[Available records — start]

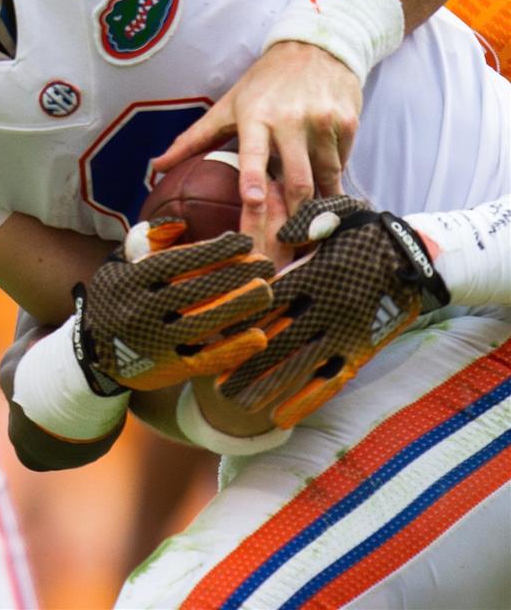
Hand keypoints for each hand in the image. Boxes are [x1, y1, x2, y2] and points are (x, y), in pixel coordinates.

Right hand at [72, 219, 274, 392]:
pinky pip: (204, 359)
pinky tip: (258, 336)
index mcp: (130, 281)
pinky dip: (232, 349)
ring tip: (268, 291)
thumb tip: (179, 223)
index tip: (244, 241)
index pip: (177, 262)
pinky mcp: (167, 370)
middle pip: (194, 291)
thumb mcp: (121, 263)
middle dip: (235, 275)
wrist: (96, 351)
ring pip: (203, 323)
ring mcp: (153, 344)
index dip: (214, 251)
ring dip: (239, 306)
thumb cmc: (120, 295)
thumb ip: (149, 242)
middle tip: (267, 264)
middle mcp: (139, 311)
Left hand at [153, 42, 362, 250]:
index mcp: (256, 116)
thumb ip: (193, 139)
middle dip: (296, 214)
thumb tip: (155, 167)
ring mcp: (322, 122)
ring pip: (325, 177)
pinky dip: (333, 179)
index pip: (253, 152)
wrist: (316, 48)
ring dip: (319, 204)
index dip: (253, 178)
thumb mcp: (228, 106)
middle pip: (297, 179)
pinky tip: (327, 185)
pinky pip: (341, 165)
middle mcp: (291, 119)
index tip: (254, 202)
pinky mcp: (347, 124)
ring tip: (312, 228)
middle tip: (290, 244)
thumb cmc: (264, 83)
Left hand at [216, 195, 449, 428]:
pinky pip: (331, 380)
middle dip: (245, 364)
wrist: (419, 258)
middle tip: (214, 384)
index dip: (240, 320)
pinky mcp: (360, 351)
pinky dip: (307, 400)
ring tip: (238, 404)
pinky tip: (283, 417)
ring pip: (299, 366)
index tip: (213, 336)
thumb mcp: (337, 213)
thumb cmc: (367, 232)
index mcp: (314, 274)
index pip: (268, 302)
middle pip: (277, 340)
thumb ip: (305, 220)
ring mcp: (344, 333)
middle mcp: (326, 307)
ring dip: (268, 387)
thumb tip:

[Available records — finish]

- Task: Please transcribe the lines from the one containing "pinky mcp: (347, 124)" through the last line of the records. Include both ends and nothing else.

- Output:
pinky mcp: (347, 124)
ring tip: (312, 228)
middle tip: (290, 244)
thumb cmc: (264, 83)
Left hand at [216, 195, 449, 428]:
pinky pip: (331, 380)
middle dip: (245, 364)
wrist: (419, 258)
middle tip: (214, 384)
index dip: (240, 320)
pinky mcp: (360, 351)
pinky dip: (307, 400)
ring tip: (238, 404)
pinky tip: (283, 417)
ring pip: (299, 366)
index tip: (213, 336)
thumb mcp: (337, 213)
thumb cmc: (367, 232)
index mcp: (314, 274)
index pip: (268, 302)
middle pip: (277, 340)
thumb ip: (305, 220)
ring mcp: (344, 333)
middle mcp: (326, 307)
ring dip: (268, 387)
thumb tip:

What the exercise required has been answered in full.